1. Your living standards. The real test of your popularity is the length of the queue to get into your country as compared to the queue of those trying to get out. There’s a reason Mexican border guards aren’t patrolling their frontier against gringo illegals.

2. Your television and popular culture. Pretty much the whole world watches “The Simpsons,” “Breaking Bad” and the rest. This evinces some level of global ease with American values.

3. Your enterprise. I remember an Islamist once saying “We want your television sets, not your television programs”. He couldn’t see why the two things came as a package.

4. Your freedom. There is nowhere else on the planet where people can so confidently expect to be unharassed by the authorities.

5. Two world wars. After defeating the Kaiser, America sponsored the creation of several new nation-states from no other motive than altruism. After defeating the Axis, it went further, rebuilding and reforming the countries it had beaten. Look at modern Germany and Japan. I’d say they represent two pretty massive American achievements.

6. The Cold War, by which you liberated hundreds of millions of people from Communism, which must be considered mathematically the most murderous ideology in human history.

There are many other things I might include on such a list of what makes America respected around the world – your optimism, perhaps, and your greatness of heart. But do you know what it would never even occur to me to include – not in a million years? The fact that your country is Barack Obama’s birthplace and at one point saw fit to elevate him to high office.

Short problem 1:
According to the passage on America's standing abroad, what is the real test of a country's popularity?
Short problem 2:
Summarize the passage on America's standing abroad in two sentences.
Short problem 3:
From the passage on America's standing abroad, reproduce word for word the part starting with "There are many" and going on through "to high office.".

Excerpt from a dataset:

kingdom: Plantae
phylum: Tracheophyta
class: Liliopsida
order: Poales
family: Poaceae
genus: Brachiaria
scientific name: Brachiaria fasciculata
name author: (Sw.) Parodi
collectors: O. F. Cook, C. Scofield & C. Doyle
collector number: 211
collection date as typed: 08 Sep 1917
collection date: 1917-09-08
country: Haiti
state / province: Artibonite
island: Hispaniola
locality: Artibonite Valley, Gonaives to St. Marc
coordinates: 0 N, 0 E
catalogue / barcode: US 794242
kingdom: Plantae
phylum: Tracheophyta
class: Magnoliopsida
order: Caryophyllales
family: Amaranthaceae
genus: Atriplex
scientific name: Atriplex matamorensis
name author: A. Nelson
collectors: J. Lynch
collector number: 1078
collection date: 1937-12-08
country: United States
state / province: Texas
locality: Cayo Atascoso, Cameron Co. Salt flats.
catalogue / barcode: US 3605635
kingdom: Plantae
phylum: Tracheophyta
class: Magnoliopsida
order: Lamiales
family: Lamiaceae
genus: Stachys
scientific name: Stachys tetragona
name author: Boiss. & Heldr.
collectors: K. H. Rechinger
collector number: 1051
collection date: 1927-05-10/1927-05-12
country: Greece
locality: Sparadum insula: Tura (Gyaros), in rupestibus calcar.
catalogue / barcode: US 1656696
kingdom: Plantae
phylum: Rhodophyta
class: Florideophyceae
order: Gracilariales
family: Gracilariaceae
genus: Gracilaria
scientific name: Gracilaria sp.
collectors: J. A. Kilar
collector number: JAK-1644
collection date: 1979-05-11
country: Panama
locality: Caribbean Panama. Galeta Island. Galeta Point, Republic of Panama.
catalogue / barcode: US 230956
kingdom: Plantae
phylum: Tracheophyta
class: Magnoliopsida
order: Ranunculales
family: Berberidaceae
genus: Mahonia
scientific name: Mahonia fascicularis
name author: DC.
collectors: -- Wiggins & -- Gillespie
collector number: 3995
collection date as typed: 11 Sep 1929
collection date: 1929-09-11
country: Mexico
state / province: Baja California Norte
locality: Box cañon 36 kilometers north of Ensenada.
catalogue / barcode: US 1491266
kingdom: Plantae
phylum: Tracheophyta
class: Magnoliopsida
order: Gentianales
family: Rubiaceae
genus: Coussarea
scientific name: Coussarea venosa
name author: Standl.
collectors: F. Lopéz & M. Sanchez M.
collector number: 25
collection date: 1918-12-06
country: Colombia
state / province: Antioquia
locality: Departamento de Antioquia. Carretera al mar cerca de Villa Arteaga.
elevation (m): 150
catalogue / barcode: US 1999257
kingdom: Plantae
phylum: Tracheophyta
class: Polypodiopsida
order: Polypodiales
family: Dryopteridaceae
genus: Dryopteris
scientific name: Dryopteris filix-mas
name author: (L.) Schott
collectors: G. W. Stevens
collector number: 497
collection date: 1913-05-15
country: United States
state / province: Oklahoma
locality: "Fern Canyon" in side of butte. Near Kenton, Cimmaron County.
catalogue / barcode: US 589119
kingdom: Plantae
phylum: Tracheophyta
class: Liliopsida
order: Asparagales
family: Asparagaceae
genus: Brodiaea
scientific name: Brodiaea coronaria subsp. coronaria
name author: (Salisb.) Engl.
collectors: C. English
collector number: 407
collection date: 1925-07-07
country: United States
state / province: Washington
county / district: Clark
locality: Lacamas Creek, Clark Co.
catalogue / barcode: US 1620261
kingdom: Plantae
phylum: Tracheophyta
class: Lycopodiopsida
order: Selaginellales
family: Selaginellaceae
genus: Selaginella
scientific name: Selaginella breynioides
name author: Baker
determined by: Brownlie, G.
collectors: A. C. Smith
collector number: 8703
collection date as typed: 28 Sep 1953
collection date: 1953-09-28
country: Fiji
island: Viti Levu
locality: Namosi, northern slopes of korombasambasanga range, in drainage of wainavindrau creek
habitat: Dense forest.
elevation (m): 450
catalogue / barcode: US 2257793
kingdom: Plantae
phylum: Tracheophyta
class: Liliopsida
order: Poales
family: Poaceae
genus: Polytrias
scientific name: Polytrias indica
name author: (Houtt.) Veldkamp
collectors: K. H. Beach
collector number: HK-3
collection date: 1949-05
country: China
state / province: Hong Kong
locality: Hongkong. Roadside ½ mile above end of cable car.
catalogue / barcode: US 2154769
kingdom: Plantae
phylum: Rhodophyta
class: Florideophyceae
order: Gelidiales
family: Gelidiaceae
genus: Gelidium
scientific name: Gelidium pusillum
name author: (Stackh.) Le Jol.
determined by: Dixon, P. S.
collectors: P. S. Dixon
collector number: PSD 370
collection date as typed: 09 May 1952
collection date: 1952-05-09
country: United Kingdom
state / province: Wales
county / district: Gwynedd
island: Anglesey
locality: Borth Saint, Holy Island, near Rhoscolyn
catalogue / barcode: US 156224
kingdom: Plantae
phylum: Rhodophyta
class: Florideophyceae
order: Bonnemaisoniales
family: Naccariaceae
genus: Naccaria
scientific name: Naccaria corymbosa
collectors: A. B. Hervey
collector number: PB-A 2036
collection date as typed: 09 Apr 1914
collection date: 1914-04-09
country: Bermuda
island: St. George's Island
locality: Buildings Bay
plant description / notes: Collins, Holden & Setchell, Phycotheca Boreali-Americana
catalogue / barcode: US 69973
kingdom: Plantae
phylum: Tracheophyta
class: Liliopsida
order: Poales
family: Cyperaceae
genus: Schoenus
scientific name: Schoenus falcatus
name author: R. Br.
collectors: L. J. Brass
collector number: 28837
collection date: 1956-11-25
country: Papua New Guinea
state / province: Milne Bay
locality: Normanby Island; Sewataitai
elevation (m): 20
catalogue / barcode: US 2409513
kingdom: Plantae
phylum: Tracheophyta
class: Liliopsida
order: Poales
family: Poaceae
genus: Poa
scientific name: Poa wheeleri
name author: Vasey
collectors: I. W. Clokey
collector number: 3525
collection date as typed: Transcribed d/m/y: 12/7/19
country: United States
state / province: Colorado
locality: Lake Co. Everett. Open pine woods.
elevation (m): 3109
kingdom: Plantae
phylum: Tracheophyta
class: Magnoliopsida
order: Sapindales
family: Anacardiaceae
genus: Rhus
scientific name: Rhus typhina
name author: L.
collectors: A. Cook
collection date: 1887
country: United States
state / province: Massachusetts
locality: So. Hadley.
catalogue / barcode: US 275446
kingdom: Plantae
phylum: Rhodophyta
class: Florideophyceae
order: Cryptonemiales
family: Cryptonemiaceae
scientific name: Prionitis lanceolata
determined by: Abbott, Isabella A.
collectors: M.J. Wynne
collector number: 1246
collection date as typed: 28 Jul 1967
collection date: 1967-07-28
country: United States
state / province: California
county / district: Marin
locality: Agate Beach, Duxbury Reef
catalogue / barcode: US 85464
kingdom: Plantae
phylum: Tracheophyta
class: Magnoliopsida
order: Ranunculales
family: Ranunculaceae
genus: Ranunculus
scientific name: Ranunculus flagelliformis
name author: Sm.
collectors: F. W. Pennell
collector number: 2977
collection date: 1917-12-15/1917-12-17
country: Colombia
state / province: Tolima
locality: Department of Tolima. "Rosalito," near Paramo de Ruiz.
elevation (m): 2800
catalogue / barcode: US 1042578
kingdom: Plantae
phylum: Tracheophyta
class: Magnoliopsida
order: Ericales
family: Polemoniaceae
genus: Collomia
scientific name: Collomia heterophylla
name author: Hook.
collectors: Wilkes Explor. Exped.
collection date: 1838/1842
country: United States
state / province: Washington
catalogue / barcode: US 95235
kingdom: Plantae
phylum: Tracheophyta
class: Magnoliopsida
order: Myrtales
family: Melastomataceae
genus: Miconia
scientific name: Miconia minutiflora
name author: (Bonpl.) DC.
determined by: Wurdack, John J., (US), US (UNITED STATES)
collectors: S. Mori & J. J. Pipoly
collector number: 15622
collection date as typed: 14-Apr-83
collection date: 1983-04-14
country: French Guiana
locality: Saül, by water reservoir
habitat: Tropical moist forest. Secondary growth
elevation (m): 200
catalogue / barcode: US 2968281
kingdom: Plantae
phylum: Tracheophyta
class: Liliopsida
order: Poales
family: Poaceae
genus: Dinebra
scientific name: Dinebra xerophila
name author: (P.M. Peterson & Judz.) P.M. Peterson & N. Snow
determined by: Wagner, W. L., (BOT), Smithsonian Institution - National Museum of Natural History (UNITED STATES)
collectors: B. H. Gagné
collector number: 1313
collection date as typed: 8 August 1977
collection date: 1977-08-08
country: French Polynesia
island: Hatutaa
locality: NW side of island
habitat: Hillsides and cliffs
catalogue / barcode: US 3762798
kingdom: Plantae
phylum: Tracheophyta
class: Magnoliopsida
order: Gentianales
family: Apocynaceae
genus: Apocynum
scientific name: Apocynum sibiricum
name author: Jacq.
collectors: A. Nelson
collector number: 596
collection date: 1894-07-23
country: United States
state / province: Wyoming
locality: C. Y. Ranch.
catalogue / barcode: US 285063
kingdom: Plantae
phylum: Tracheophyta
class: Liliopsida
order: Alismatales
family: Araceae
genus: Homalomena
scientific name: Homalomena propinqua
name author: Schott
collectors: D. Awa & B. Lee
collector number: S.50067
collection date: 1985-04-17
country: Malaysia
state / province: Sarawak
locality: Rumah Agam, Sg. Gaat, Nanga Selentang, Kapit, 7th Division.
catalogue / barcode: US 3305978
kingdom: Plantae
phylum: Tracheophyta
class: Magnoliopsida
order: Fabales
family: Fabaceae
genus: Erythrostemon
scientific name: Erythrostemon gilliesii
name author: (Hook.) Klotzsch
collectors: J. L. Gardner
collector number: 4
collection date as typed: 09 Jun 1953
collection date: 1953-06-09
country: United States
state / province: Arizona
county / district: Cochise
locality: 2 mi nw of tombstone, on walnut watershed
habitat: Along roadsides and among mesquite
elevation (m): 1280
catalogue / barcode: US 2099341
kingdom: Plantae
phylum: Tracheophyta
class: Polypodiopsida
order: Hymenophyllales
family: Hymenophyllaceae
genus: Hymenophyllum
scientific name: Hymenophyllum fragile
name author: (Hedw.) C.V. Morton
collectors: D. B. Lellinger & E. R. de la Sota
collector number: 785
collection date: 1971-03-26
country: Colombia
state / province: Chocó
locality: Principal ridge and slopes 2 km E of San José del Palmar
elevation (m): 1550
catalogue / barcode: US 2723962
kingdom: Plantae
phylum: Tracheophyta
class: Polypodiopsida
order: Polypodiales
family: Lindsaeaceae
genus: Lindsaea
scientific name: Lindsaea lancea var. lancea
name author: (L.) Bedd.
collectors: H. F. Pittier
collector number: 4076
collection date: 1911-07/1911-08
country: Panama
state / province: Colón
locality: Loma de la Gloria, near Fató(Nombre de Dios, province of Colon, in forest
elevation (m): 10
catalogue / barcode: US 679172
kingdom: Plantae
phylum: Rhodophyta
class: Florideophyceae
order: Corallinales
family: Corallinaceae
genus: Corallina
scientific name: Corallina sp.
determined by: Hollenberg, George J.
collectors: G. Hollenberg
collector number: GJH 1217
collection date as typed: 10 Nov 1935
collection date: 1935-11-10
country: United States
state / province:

Correct result 1:
The length of the queue to get into the country compared with the queue of those trying to get out.

Correct result 2:
The passage lists six things that make America respected around the world: its living standards, its television and popular culture, its enterprise, its freedom, its role in two world wars, and its part in the Cold War. It adds that optimism and greatness of heart might also belong on such a list, but that the country being Barack Obama's birthplace and elevating him to high office never would.

Correct result 3:
There are many other things I might include on such a list of what makes America respected around the world – your optimism, perhaps, and your greatness of heart. But do you know what it would never even occur to me to include – not in a million years? The fact that your country is Barack Obama’s birthplace and at one point saw fit to elevate him to high office.